È una densissima opera sulla vita e sulla morte, dove fa capolino appena appena la storia del lutto vissuto da Forest (la terribile morte della figlia), il quale però è stato così intelligente da mettersi a studiare la materia di cui è fatto il mondo anziché andare a cercare consolazione in televisione o a Medjugorje. O entrambe le cose, come farebbe un italiano. Dimostrando anche che non è vero che la scienza deprime con la fredda vivisezione della realtà. Non consola neppure, ma rende profondi e emoziona, stimolando in Forest una fantasia poetica portentosa, logica, paradossale e umoristica al tempo stesso.

Memoir e romanzo, racconto filosofico e autobiografico, è una lucida affabulazione sulla solitudine, sulle ombre, sul buio e sul Big Bang, piena di teorie volutamente non sempre scientifiche ma bellissime, come quella sul sesso dei gatti, i quali sono tutti femmine. Mentre per i cani vale il contrario, le femmine sono tutti maschi. Le donne, viceversa, sono tutte gatte. Adesso le femministe tipo la Boldrini insorgeranno, «salvo che sono sempre le donne che amano prendersi per delle gatte - mai, per esempio, lo avrete notato, per delle cagne». Seguendo il filo delle riflessioni, si mette in dubbio la nostra stesso sesso: «sono davvero uomo io? Per vederci un po' più chiaro, bisognerebbe fondare una meccanica ondulatoria del sessi». La fisica quantistica applicata alla sessualità, che metterebbe fine a ogni coming out: siamo tutti maschi e femmine, punto. Ci mettiamo insieme e ci amiamo, proferendo parole false: ti amo, ti amerò per sempre, amerò solo te. Cavolate. «Cose che si dicono tra un uomo e una donna. Anche quando hanno vissuto abbastanza per sapere che non significano niente, che sono parole che sono già state dette migliaia e migliaia di volte. E che anche se sono vere, sono parole fatte per la notte in cui vanno a perdersi».

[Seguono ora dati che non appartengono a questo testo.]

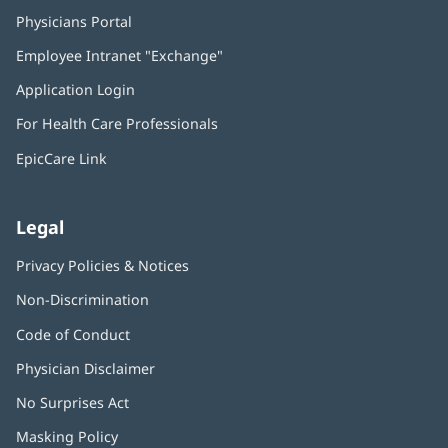
Physicians Portal
(opens
in
Employee Intranet "Exchange"
(opens
new
in
window)
Application Login
(opens
new
in
window)
For Health Care Professionals
new
window)
EpicCare Link
Legal
Privacy Policies & Notices
Non-Discrimination
Code of Conduct
Physician Disclaimer
No Surprises Act
(opens
in
Masking Policy
(opens
new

En passant Forest riesce a raccontarvi anche le vite di Niels Bohr, di Werner Heisenberg, dello stesso Schrödinger, nomi che suonano astrusi alla maggior parte dei letterati, critici o scrittori che siano, che vorrebbero raccontarci la realtà fermi a un'idea di realtà medioevale. (Lo sa ovviamente anche Forest: «Da circa un secolo ha luogo un'autentica rivoluzione di cui nessuno ha davvero coscienza»). E leggendo ci si ritrova a pensare pensieri stranianti, per esempio a come sia inquietante abitare luoghi abitati da morti, non per chi abbia la casa sopra un cimitero come nei film horror ma i vostri stessi appartamenti: «se si vive in un'abitazione anche un po' vecchia, è sempre in una casa di morti che si sta. Si diventa l'ennesimo e molto transitorio inquilino di una dimora nella quale sono passati ogni sorta di spettri cui presto o tardi ci si andrà a unire». Spettri nel senso di ombre, va da sé, con nessun riferimento a fantasmi e simili per fortuna.

A mio avviso il libro più bello di Forest, magnifica metafora della condizione umana, sull'assurdità di doversi pensare vivi sapendo di dover morire, di essere alla fine sempre vivi e sempre morti, come il gatto di Schrödinger.